If truth be told, Nigeria has an ethnicity problem. It is evident in high-profile cases of sometimes violent tensions. But perhaps most damagingly, it is also demonstrated in the low-profile everyday mistrust and prejudices with which many Nigerians view fellow citizens of ethnicities other than their own.
The pervasive ethnic stereotyping and myth-making that goes on between ordinary civilians has the capacity to destroy the very fabric of Nigerian society.
Nigeria’s ethnicity problem is at least one of the reasons why Nigeria maintains its bizarre presidential rotation system. Under the unofficial system, the presidency shifts after two terms between the major political regions—the southeast, southwest, and the north.
It is no coincidence that these three regions also broadly coincide with the three major ethnic groups—Igbo (southeast), Yoruba (southwest), and Hausa (north).
Inspired by the colonial settlement when the country was divided into three administrative regions in 1954—Northern, Western and Eastern—the rotational system has rarely ever spurred the economic or political development of the incumbent’s region, let alone the entire country. Yet the system is maintained because there would be a bloody revolt if the ethnicity whose turn it was was ever denied presidential power.

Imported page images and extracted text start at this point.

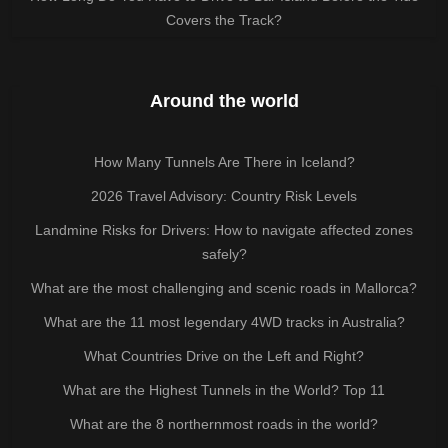
Covers the Track?
Around the world
How Many Tunnels Are There in Iceland?
2026 Travel Advisory: Country Risk Levels
Landmine Risks for Drivers: How to navigate affected zones
safely?
What are the most challenging and scenic roads in Mallorca?
What are the 11 most legendary 4WD tracks in Australia?
What Countries Drive on the Left and Right?
What are the Highest Tunnels in the World? Top 11
What are the 8 northernmost roads in the world?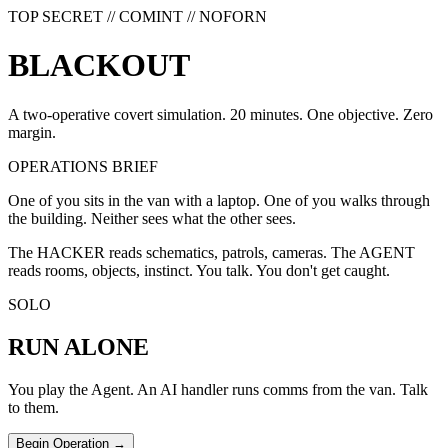
TOP SECRET // COMINT // NOFORN
B
L
A
C
K
O
U
T
A two-operative covert simulation. 20 minutes. One objective. Zero
margin.
OPERATIONS BRIEF
One of you sits in the van with a laptop. One of you walks through
the building. Neither sees what the other sees.
The HACKER reads schematics, patrols, cameras. The AGENT
reads rooms, objects, instinct. You talk. You don't get caught.
SOLO
RUN ALONE
You play the Agent. An AI handler runs comms from the van. Talk
to them.
Begin Operation →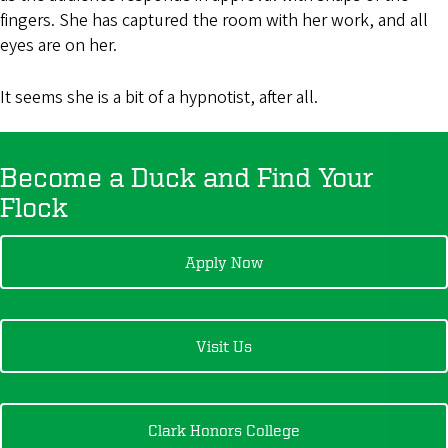
fingers. She has captured the room with her work, and all
eyes are on her.
It seems she is a bit of a hypnotist, after all.
Become a Duck and Find Your
Flock
Apply Now
Visit Us
Clark Honors College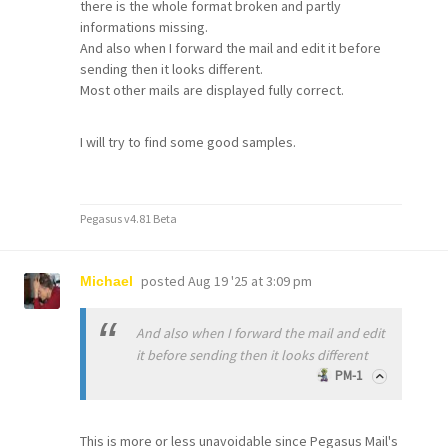
there is the whole format broken and partly
informations missing.
And also when I forward the mail and edit it before
sending then it looks different.
Most other mails are displayed fully correct.
I will try to find some good samples.
Pegasus v4.81 Beta
posted
Aug 19 '25 at 3:09 pm
Michael
And also when I forward the mail and edit
it before sending then it looks different
PM-1
This is more or less unavoidable since Pegasus Mail's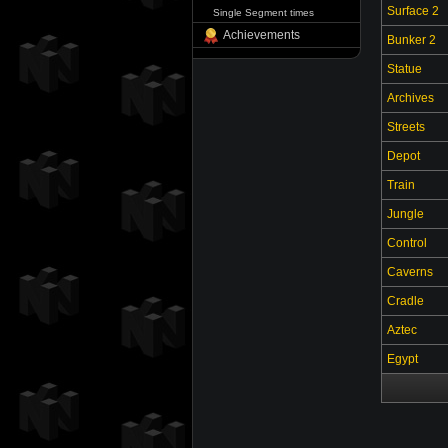
Surface 2
Single Segment times
Achievements
Bunker 2
Statue
Archives
Streets
Depot
Train
Jungle
Control
Caverns
Cradle
Aztec
Egypt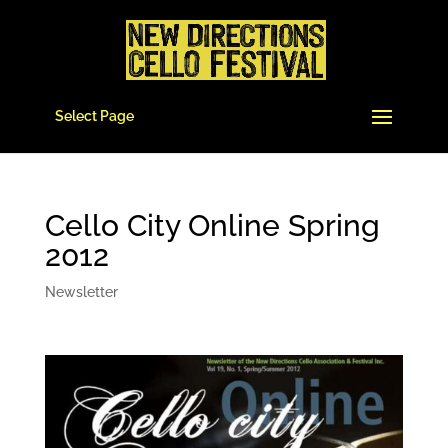
Select Page
Cello City Online Spring
2012
Newsletter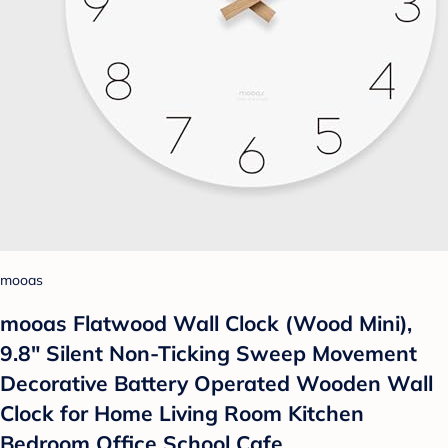
mooas
mooas Flatwood Wall Clock (Wood Mini),
9.8" Silent Non-Ticking Sweep Movement
Decorative Battery Operated Wooden Wall
Clock for Home Living Room Kitchen
Bedroom Office School Cafe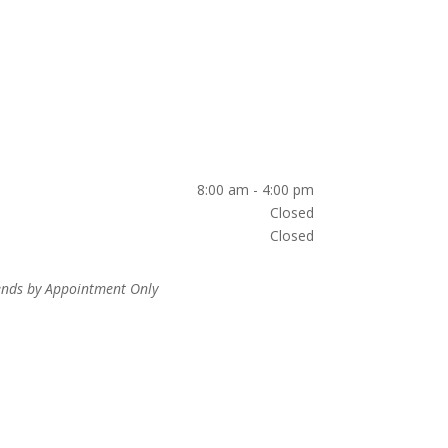
8:00 am - 4:00 pm
Closed
Closed
nds by Appointment Only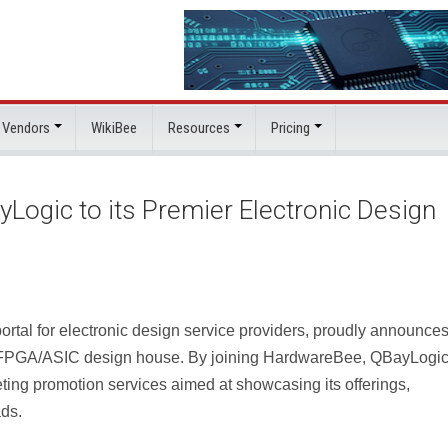
 Vendors
WikiBee
Resources
Pricing
gic to its Premier Electronic Design
tal for electronic design service providers, proudly announces 
 FPGA/ASIC design house. By joining HardwareBee, QBayLogi
ting promotion services aimed at showcasing its offerings,
ads.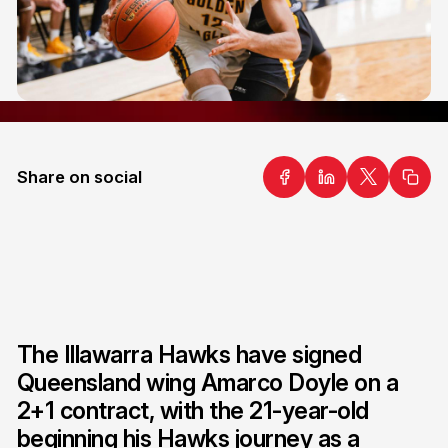
Share on social
The Illawarra Hawks have signed
Queensland wing Amarco Doyle on a
2+1 contract, with the 21-year-old
beginning his Hawks journey as a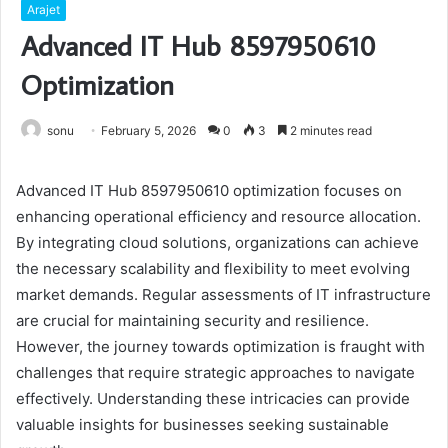
Arajet
Advanced IT Hub 8597950610
Optimization
sonu
February 5, 2026
0
3
2 minutes read
Advanced IT Hub 8597950610 optimization focuses on
enhancing operational efficiency and resource allocation.
By integrating cloud solutions, organizations can achieve
the necessary scalability and flexibility to meet evolving
market demands. Regular assessments of IT infrastructure
are crucial for maintaining security and resilience.
However, the journey towards optimization is fraught with
challenges that require strategic approaches to navigate
effectively. Understanding these intricacies can provide
valuable insights for businesses seeking sustainable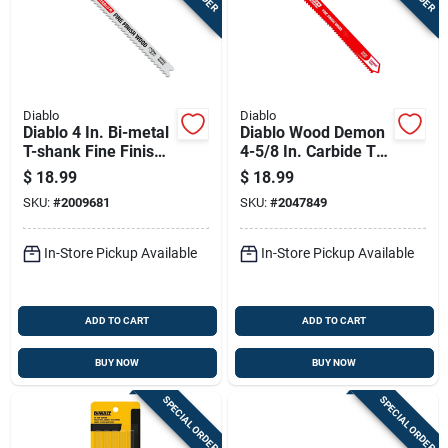
Diablo
Diablo
Diablo 4 In. Bi-metal
Diablo Wood Demon
T-shank Fine Finish
4-5/8 In. Carbide T-
Wood Jig Saw Blade
shank Jig Saw Blade
$
18.99
$
18.99
10 Tpi 5 Pk
12 Tpi 1 Pk
SKU:
#
2009681
SKU:
#
2047849
In-Store Pickup Available
In-Store Pickup Available
ADD TO CART
ADD TO CART
BUY NOW
BUY NOW
SPECIAL ORDER
SPECIAL ORDER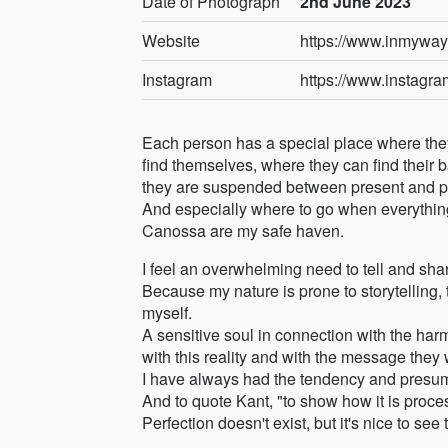
Date of Photograph
2nd June 2023
Website
https://www.inmywa
Instagram
https://www.instagr
Each person has a special place where the
find themselves, where they can find their 
they are suspended between present and pas
And especially where to go when everythi
Canossa are my safe haven.
I feel an overwhelming need to tell and sha
Because my nature is prone to storytelling,
myself.
A sensitive soul in connection with the har
with this reality and with the message they
I have always had the tendency and presumpt
And to quote Kant, "to show how it is proce
Perfection doesn't exist, but it's nice to see 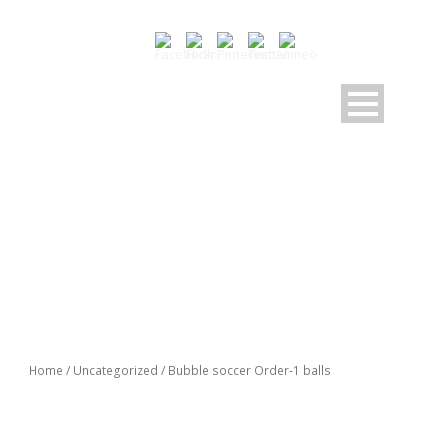
BUBBLE SOCCER ORDER-1
BALLS
Home
/
Uncategorized
/ Bubble soccer Order-1 balls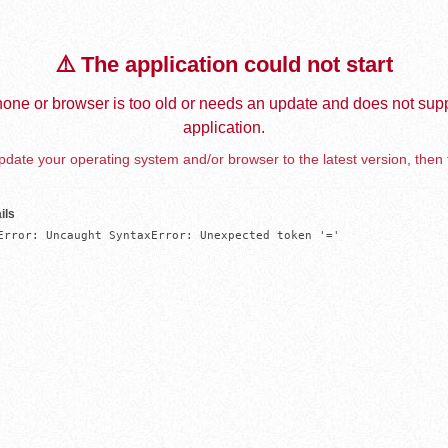
⚠️ The application could not start
one or browser is too old or needs an update and does not supp
application.
date your operating system and/or browser to the latest version, then 
ils
Error: Uncaught SyntaxError: Unexpected token '='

Although ethnicity is far from being a uniquely Nigerian phenomenon, it presents a serious challenge to Nigeria’s stability.
If we are to believe Robert Putnam’s thesis on national cohesion, trust is at the very center of any successfully functioning society. But this trust is something that nation after nation, and country after country, has always had to build. And in Nigeria’s case, an inability to take nation-building seriously has enabled the persistence of the country’s ethnic divisions.
Ethnic divisions persist in countries like Nigeria not because the ‘cultures’ of those countries are predisposed to ethnic strife, but as a result of a weak state. It is a weak state that has, up until now, been incapable of capitalizing on policies that enhance and benefit a singular Nigerian national identity.
In some academic understandings, the problem countries like Nigeria have with ethnicity is entirely accounted for by the fact that they simply have too many.
Countries like Nigeria, which has more than 250 ethnic groups and more than 500 spoken languages, are tautologically explained to simply be too “culturally” heterogeneous to ever be cohesive. It does not help that often ‘culture’ takes on any and whatever meaning the user wishes to imply.
Yet most societies have always been, and continue to be, composed of multiple ethnic groupings. Those societies where the state has been successful at lessening the political and economic importance of ethnic attachment have been those able to establish a singular national identity through the education system and the dissemination of standardized public goods.
This is a process that the political scientist and anthropologist, James C. Scott, terms “internal colonisation”.
A strong state is able to reach all parts of its geographical domain in the form of formal taxation, the provision of public amenities, and the physical and legal protection of citizens without needing to oppress or suppress challenges from civil society. “There is no government”, is a common refrain in Nigeria. What it means is the state literally does not reach or touch large parts of the geographical population. It is the major characteristic of a weak state.
States like Nigeria—administratively large and occasionally oppressive—are actually not very well equipped to fulfill the basic functions of a state.
Despite the new government’s laudable goals to improve tax generation, the state is yet to develop effective and efficient mechanisms of formal national tax collection outside of Lagos.
This means most ordinary people pay exorbitant amounts in informal, and often untraceable taxation. For these, formal taxes cannot be linked to any distinct benefit provided by the state. In most parts of the country, state-funded education at all levels is poor if not entirely unavailable. Public hospitals have been gutted and are in a state of disarray.
In far too many cases, the provision of justice goes unfelt by a great many. Where it is made to operate, it is to the abridgement of the legal rights of many citizens.
Sadly, where the Nigerian state does make an impact on the lives of individuals, these benefits are rarely in the provision of public goods available to all without consideration to wealth, gender, or ethnicity. Instead, it is in the provision of narrow economic benefits to individuals with personal links to specific actors in government.
As such, the socioeconomic importance of ethnic ties is maintained, and so is ethnic-based mistrust.
All of this is not merely a narrow matter of the failure of economic and social policy. It is much more. It is the failure to build a nation.
It is the failure to bring the bulk of the population under the protection of a Nigerian state in which they are able to trust regardless of their ethnicity or the ethnicity of their president.